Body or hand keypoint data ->
******
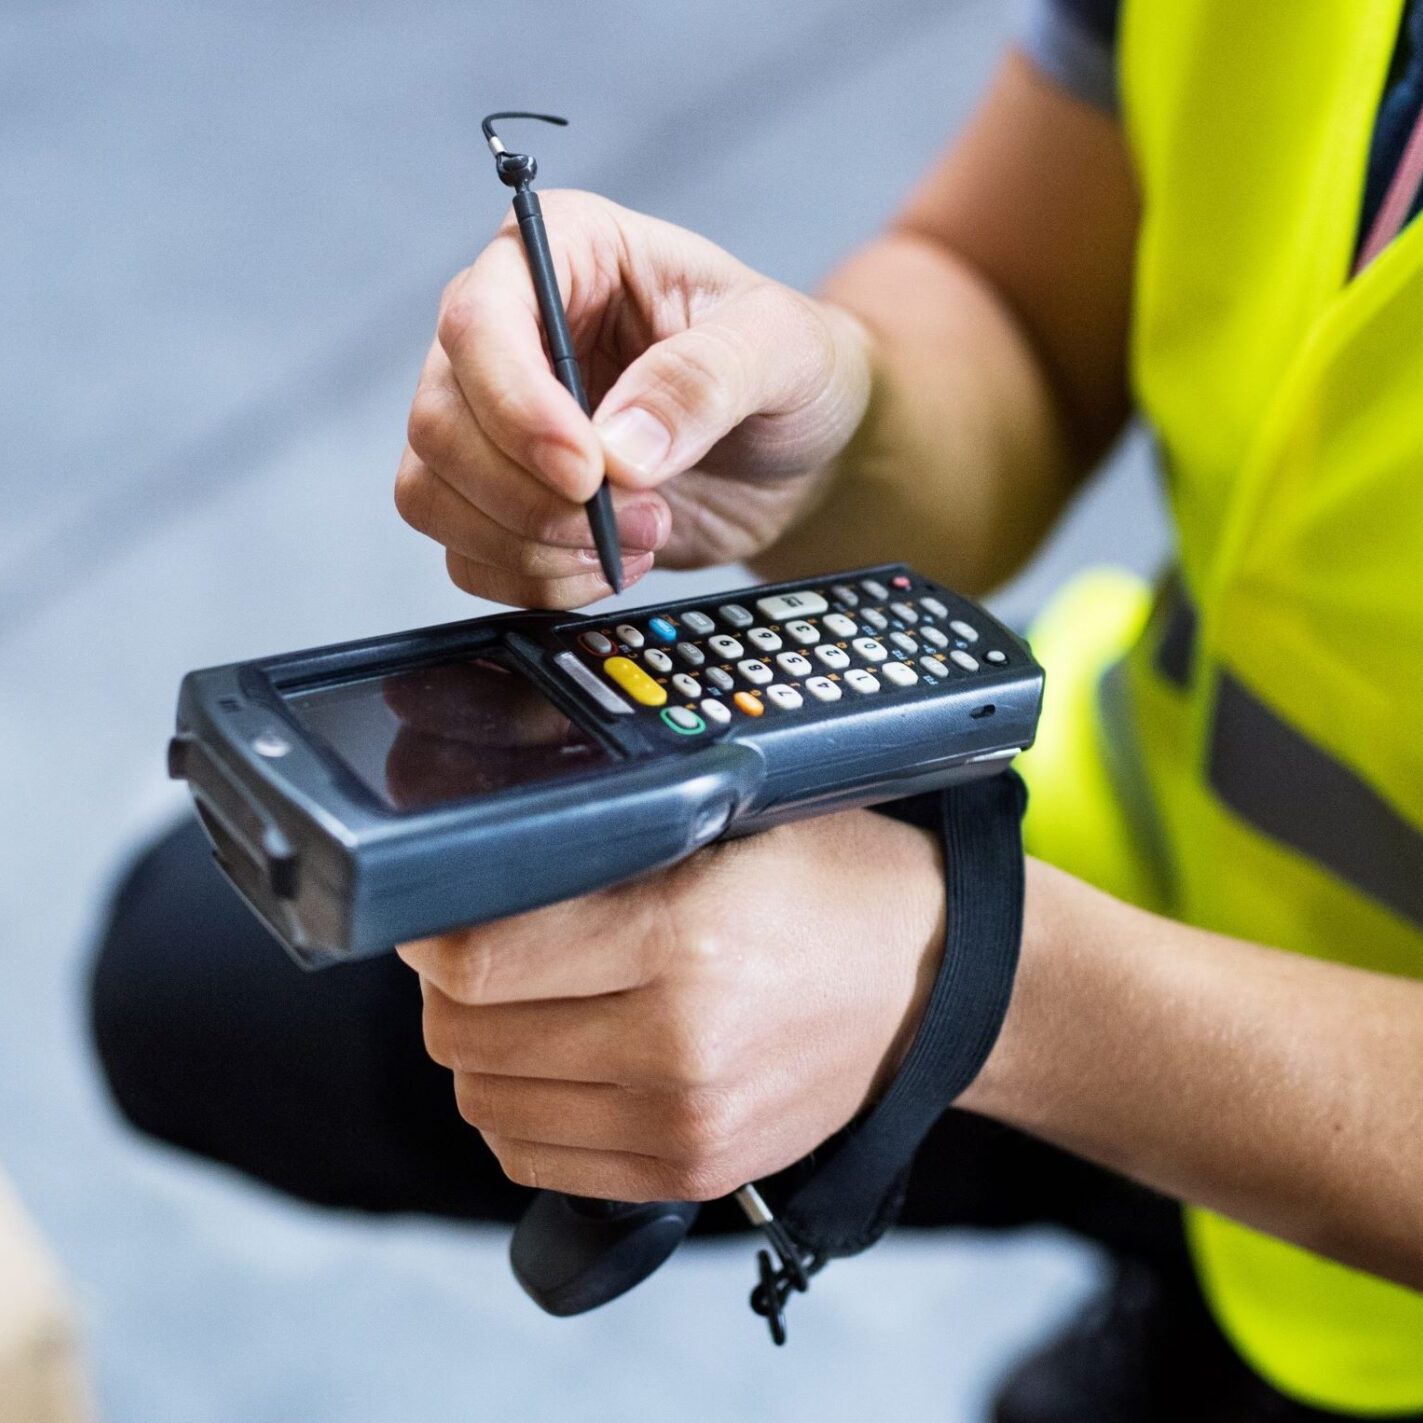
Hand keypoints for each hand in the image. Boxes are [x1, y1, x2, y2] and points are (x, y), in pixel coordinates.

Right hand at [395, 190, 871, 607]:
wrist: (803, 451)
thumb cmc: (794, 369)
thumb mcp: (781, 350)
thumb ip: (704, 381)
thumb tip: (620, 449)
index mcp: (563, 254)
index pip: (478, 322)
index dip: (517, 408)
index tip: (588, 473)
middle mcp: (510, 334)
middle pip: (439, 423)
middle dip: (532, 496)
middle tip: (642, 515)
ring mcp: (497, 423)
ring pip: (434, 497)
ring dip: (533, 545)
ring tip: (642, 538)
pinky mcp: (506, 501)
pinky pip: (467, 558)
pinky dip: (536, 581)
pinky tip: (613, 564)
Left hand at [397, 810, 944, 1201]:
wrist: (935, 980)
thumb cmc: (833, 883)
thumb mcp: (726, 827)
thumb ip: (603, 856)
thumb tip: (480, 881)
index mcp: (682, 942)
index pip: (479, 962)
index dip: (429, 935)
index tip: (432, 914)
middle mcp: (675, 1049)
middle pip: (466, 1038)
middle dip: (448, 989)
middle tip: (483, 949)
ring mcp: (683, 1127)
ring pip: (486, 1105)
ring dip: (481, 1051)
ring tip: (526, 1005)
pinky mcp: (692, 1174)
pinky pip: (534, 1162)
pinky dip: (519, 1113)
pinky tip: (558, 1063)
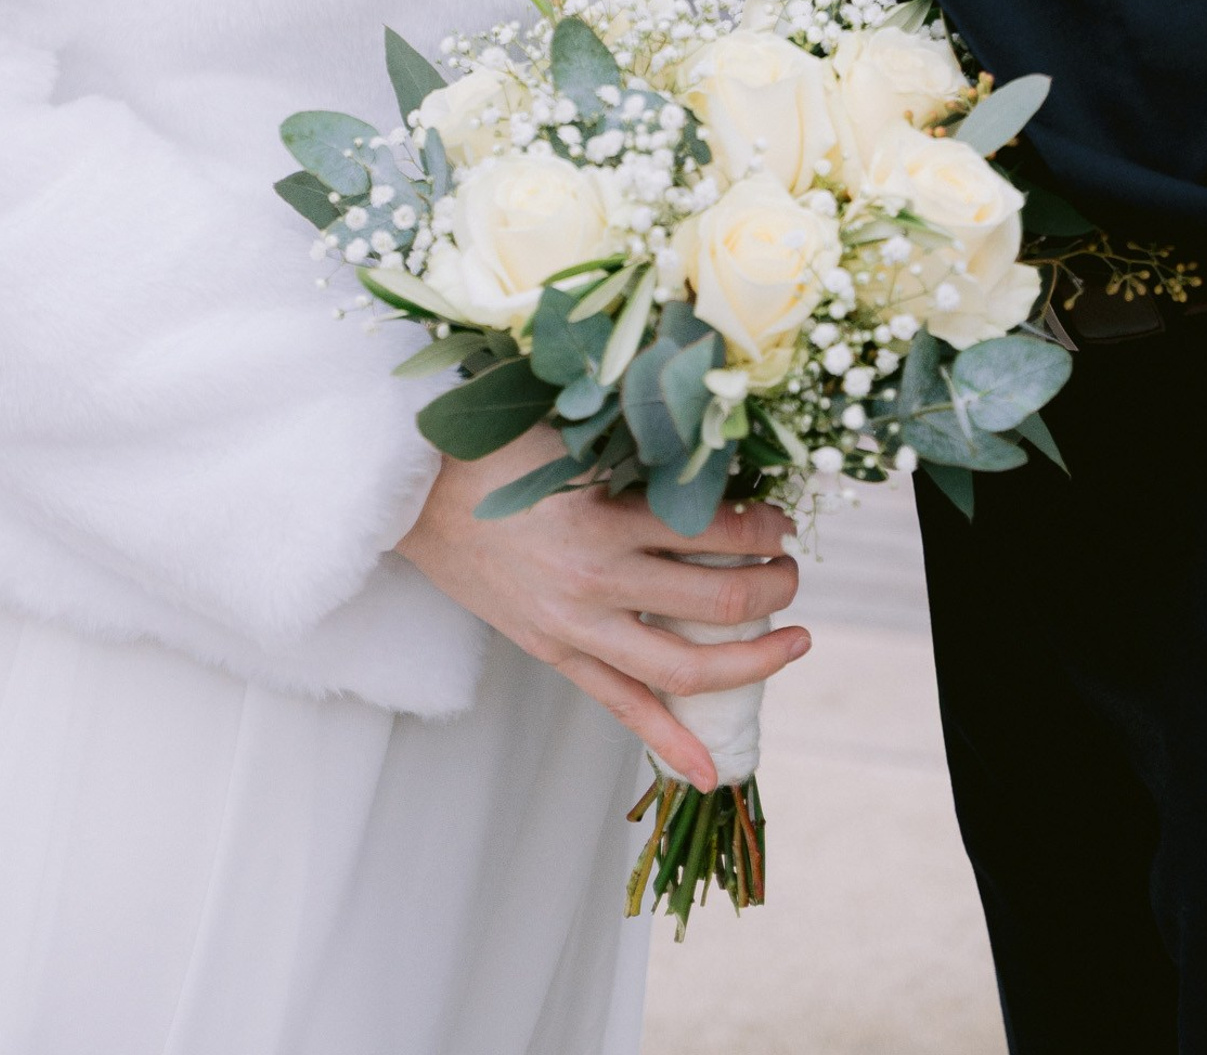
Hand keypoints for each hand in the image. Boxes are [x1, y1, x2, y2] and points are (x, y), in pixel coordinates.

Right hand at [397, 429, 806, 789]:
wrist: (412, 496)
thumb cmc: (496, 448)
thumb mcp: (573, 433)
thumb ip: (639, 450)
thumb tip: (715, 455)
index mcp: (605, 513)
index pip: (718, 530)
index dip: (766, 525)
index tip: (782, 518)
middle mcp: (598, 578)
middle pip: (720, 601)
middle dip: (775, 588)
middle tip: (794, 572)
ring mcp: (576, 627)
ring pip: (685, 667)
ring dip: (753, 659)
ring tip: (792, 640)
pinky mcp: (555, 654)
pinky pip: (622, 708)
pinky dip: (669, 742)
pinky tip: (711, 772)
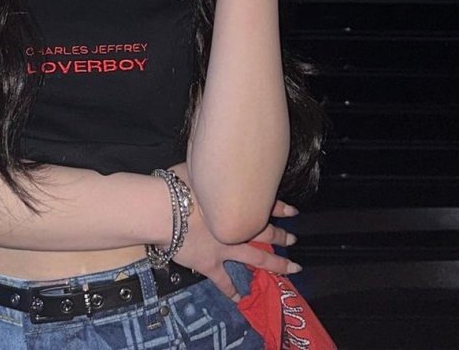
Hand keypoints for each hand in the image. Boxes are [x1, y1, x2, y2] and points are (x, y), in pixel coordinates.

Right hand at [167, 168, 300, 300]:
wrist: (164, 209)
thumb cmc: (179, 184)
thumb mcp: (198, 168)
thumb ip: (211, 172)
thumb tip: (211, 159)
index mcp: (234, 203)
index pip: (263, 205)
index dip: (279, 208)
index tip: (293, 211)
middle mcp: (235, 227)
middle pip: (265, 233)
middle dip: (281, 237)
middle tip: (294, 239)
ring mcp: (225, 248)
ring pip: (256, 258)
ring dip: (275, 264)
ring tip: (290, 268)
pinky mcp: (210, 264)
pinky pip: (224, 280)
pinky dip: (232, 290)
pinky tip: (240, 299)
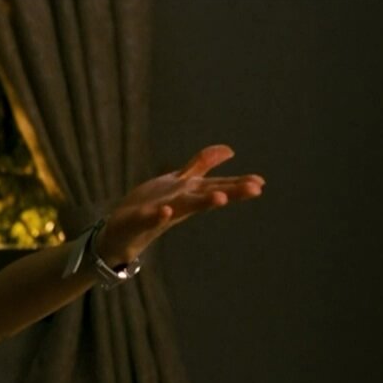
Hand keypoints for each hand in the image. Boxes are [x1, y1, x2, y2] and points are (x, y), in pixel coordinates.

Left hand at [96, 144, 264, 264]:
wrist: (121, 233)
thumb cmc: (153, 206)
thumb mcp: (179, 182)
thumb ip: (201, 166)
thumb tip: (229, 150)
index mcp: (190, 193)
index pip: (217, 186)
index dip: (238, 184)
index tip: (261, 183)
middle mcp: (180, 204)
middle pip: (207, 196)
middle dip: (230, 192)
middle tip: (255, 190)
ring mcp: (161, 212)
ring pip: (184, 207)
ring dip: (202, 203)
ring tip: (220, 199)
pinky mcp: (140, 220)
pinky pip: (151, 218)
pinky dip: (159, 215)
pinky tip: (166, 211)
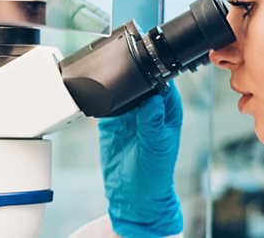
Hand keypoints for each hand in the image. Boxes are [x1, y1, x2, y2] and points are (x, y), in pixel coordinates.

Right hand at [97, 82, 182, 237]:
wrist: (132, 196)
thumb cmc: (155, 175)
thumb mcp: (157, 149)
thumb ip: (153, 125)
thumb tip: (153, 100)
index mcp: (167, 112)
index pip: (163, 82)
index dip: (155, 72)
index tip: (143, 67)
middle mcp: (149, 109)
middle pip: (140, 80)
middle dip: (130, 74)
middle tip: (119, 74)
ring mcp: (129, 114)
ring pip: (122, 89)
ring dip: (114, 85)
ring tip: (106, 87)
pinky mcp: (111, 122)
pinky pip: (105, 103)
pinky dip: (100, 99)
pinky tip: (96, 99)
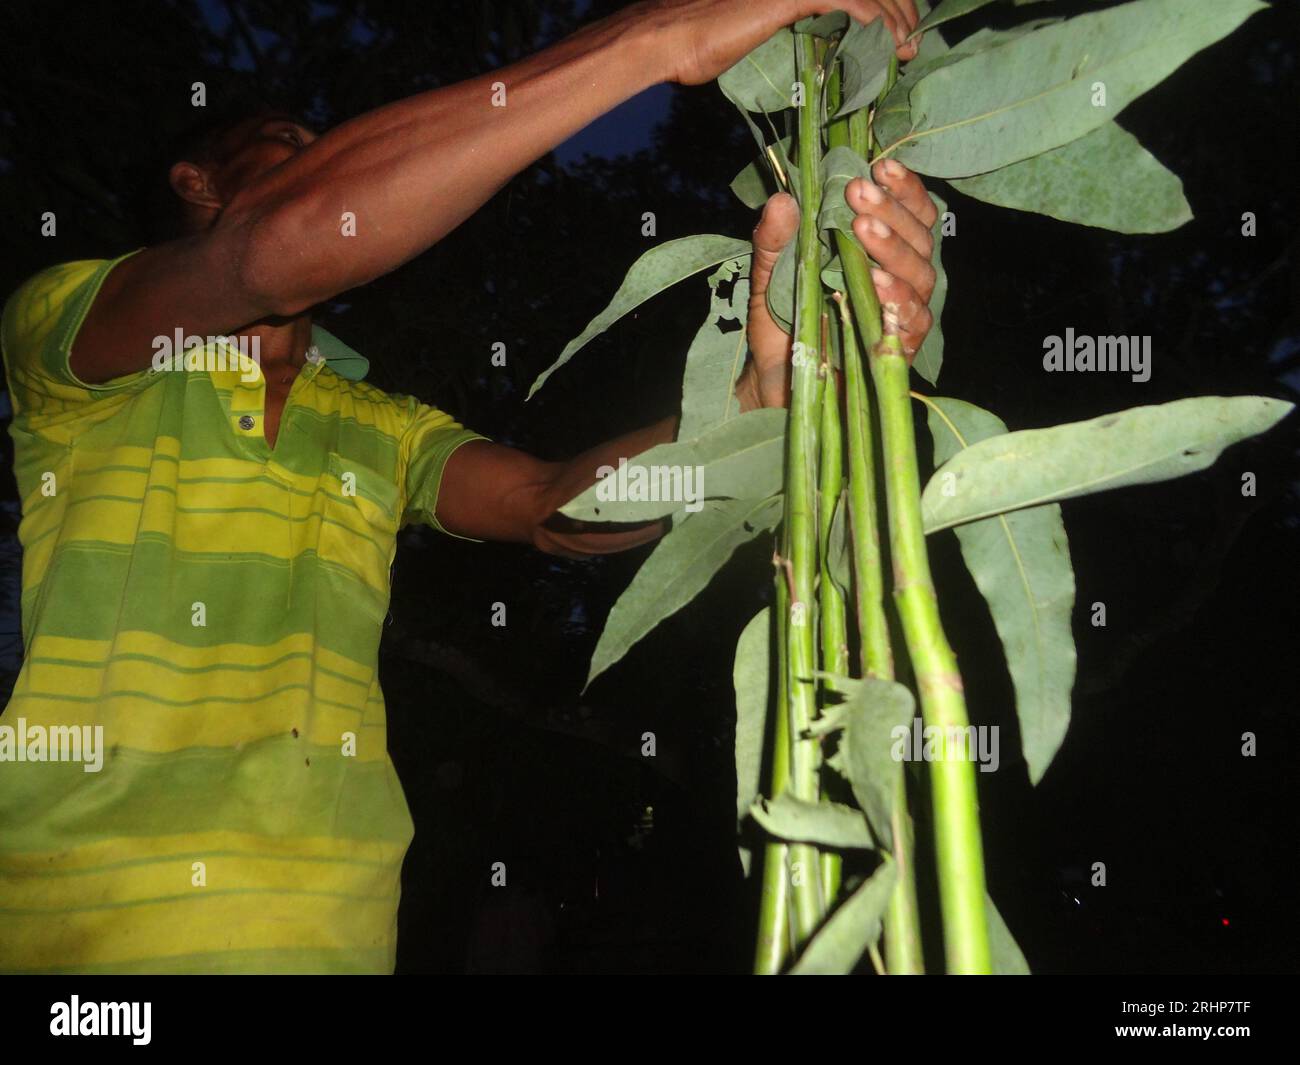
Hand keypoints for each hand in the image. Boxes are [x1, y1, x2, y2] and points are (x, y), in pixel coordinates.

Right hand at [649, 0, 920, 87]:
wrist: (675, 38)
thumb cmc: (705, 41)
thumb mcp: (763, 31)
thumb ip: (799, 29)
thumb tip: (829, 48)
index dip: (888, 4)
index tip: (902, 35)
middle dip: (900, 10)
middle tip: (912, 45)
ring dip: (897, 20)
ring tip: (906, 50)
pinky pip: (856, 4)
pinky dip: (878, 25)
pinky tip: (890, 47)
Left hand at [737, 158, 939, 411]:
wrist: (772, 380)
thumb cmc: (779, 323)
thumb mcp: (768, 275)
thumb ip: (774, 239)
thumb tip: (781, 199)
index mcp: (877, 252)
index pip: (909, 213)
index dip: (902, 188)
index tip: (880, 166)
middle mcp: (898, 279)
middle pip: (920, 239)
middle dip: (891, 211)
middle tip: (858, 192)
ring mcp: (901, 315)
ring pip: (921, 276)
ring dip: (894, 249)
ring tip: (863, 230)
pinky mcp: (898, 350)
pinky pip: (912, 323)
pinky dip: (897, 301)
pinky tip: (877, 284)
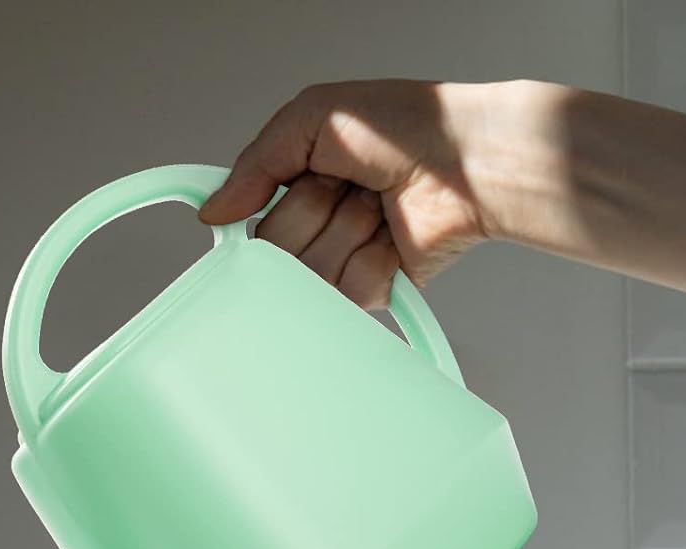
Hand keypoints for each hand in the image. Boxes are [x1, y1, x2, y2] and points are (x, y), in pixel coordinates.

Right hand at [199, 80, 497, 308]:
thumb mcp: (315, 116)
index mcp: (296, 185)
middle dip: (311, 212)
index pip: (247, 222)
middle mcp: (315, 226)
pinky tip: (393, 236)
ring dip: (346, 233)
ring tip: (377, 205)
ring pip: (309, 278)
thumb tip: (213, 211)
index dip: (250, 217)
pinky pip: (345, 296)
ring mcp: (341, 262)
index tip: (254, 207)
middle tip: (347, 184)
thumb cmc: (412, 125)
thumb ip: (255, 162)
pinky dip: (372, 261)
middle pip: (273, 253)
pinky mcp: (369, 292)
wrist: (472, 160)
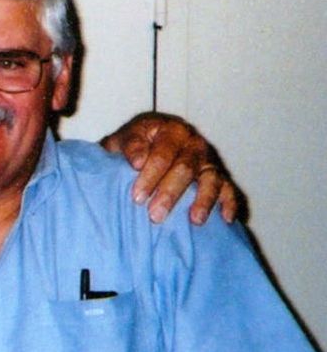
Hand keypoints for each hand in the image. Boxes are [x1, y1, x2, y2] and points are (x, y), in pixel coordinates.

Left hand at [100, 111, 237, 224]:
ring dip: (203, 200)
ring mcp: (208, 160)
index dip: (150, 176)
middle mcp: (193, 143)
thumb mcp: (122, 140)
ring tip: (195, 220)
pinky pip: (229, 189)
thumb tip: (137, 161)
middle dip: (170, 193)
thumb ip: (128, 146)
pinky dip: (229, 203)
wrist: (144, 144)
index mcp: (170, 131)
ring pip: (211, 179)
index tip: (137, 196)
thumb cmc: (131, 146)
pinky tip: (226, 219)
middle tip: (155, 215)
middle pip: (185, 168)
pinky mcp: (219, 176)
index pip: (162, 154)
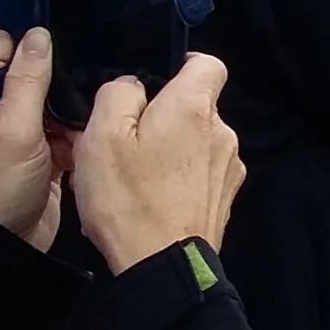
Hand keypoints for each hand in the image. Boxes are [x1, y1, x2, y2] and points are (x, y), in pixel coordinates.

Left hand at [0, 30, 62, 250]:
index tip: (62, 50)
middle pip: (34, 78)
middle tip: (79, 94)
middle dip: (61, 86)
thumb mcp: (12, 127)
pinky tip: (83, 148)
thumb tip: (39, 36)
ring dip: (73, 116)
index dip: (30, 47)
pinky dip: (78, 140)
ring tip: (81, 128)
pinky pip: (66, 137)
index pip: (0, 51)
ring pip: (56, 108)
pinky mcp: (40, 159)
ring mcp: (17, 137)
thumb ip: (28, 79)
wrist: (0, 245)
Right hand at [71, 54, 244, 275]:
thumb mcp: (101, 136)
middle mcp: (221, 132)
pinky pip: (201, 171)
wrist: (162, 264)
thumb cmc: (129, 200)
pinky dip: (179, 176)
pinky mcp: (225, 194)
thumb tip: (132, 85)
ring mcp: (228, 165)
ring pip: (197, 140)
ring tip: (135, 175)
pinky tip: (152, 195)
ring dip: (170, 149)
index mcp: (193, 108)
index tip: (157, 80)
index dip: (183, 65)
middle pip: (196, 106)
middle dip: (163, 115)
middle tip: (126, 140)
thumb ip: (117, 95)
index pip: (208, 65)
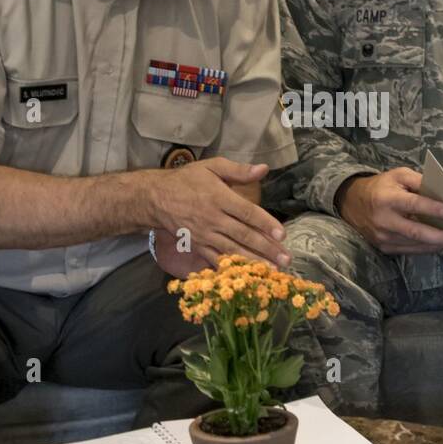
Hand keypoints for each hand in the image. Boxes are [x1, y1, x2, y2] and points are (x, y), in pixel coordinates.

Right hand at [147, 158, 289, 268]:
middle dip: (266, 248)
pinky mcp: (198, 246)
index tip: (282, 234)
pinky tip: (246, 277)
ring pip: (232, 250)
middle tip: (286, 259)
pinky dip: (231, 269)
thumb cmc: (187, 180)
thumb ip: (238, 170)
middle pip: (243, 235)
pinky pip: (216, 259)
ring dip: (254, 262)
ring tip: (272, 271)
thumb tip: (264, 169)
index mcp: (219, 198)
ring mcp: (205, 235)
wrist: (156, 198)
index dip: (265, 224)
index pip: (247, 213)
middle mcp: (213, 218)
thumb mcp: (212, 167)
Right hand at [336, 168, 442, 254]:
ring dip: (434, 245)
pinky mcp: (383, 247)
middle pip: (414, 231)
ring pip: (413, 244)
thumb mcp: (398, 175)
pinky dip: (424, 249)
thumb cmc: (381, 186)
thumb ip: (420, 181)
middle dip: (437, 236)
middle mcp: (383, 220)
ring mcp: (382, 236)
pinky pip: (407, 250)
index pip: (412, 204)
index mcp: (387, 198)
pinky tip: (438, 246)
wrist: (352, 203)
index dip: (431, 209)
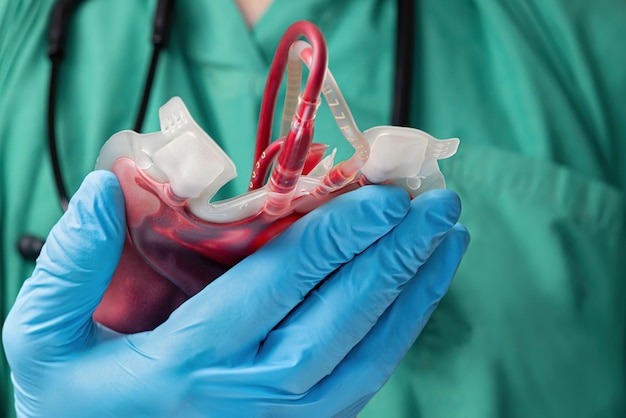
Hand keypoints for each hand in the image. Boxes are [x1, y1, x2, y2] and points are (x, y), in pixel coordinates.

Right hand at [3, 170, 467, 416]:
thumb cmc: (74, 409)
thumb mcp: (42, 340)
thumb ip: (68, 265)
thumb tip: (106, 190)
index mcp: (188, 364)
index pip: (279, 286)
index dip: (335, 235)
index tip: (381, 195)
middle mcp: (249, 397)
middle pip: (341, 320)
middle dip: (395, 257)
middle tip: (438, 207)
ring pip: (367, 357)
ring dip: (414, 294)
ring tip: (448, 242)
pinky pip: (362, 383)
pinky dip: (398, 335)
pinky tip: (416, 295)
******
INSTRUCTIONS TO FOLLOW -> Print exactly the lines above from the one with "ring tip: (272, 271)" to the one with "wrist: (352, 203)", including both.

EXERCISE RESPONSE ->
ring tip: (272, 271)
thumb tip: (264, 169)
index mcp: (219, 198)
ring mcp: (205, 235)
wrist: (156, 198)
index dip: (265, 224)
index pip: (247, 213)
middle mcp: (213, 218)
thumb mcp: (212, 167)
Right hand at [336, 168, 442, 254]:
ring dip: (434, 245)
pinky mcp: (383, 247)
middle pip: (414, 231)
ring pip: (413, 244)
thumb mcp: (398, 175)
pinky dip: (424, 249)
thumb cmc: (381, 186)
thumb ip: (420, 181)
middle dip: (437, 236)
middle mcp: (383, 220)
ring mcp: (382, 236)
pinky pip: (407, 250)
index pip: (412, 204)
index mcp: (387, 198)
pinky tip: (438, 246)
wrist: (352, 203)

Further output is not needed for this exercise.